Winning multiple awards (including a Fangoria Chainsaw Award), Kilar’s sensitive and thoughtful approach breathed fresh new life into one of horror’s most beloved books and most reproduced characters. An exquisite example of true artistry and what can happen when a director places full creative trust in a composer, Kilar’s music will undoubtedly send chills radiating down your spine one minute, only to reach up and squeeze your heart the next. Much like Dracula himself, Kilar’s score for Bram Stoker’s Dracula is one for the ages and a score whose value and merit will never truly die.
Due to the film’s gigantic success, it comes as no surprise that Kilar’s score was quickly released on CD, cassette, and vinyl around the globe. However, those original 1992 releases from Columbia contained only the tracks that were present in the film (including an Annie Lennox song that played over the end credits). Due to necessary edits and various filmmaking issues, Kilar’s score was condensed and cherry-picked from the massive amount of music that he initially provided.
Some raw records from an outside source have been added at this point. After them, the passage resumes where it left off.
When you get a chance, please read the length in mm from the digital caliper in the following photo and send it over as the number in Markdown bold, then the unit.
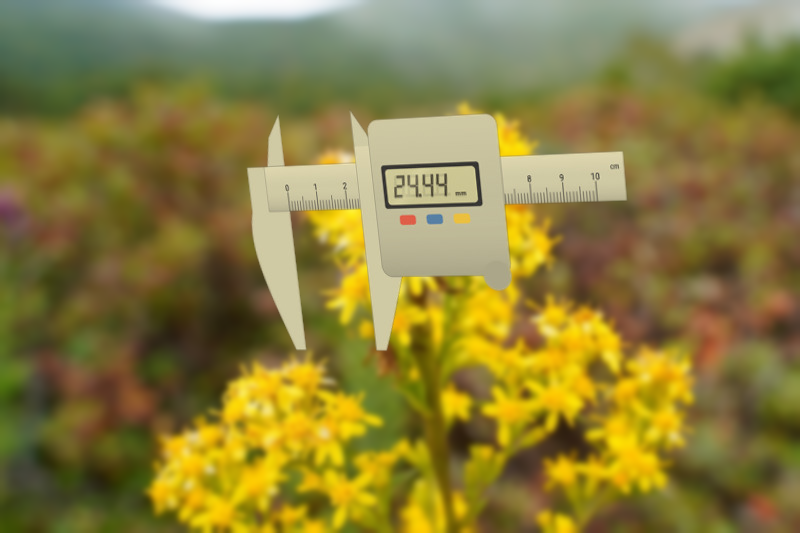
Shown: **24.44** mm
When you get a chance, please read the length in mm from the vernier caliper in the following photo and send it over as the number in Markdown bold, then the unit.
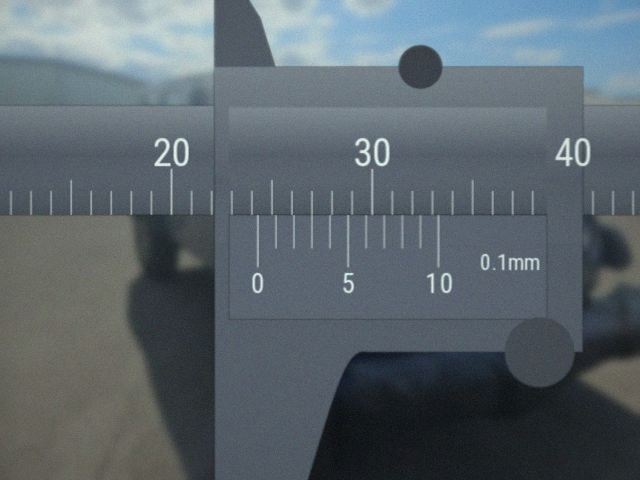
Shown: **24.3** mm
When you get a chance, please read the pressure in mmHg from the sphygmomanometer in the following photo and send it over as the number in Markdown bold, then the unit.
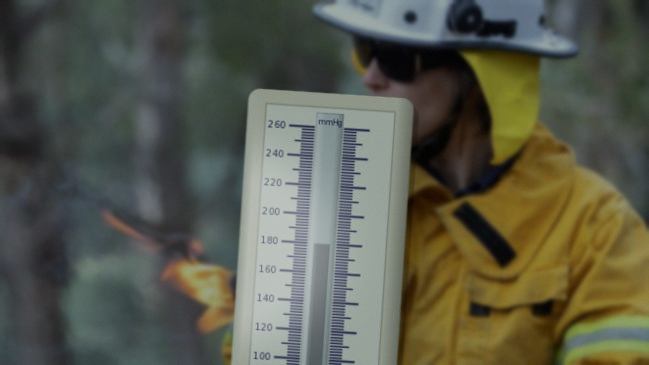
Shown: **180** mmHg
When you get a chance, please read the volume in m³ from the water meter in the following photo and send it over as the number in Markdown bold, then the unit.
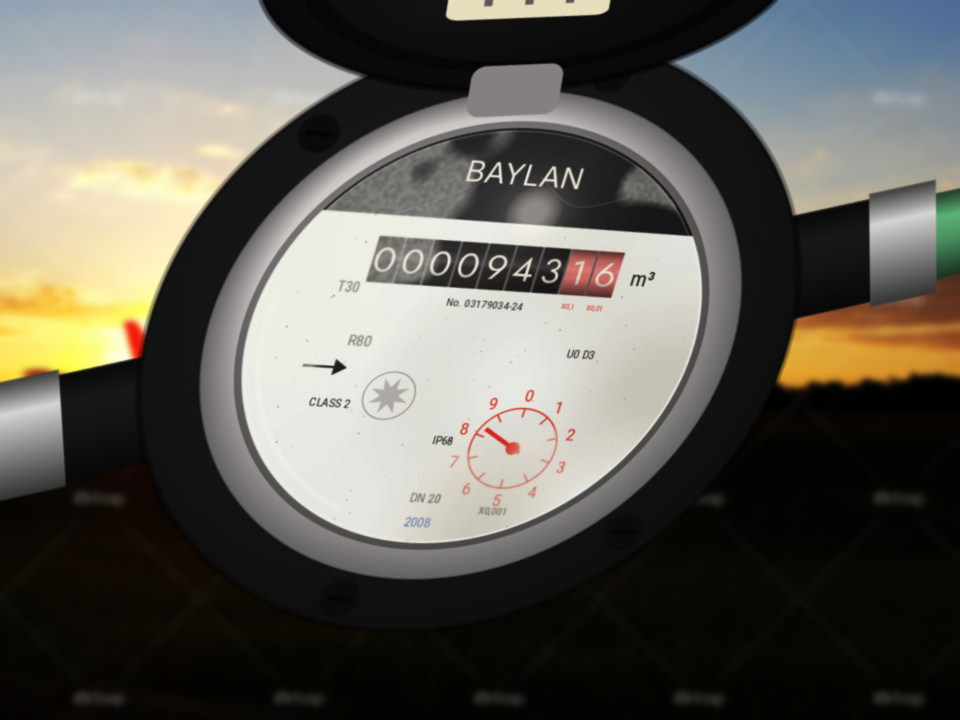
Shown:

It wouldn’t be until 2018 when La-La Land Records released an expanded 3xCD set that contained Kilar’s full musical contributions.
Then, in 2020 and 2021, both Music on Vinyl and Death Waltz Recording Company released their own vinyl versions. While both are 180 gram quality releases that contain the same material, the Death Waltz release is hard one to pass up due to being remastered and released with stunning new artwork, “Blood is Life” colored vinyl, and new liner notes from writer Charlie Brigden. Though currently out of print, copies are available via Discogs and maybe, if you’re lucky, a record store near you.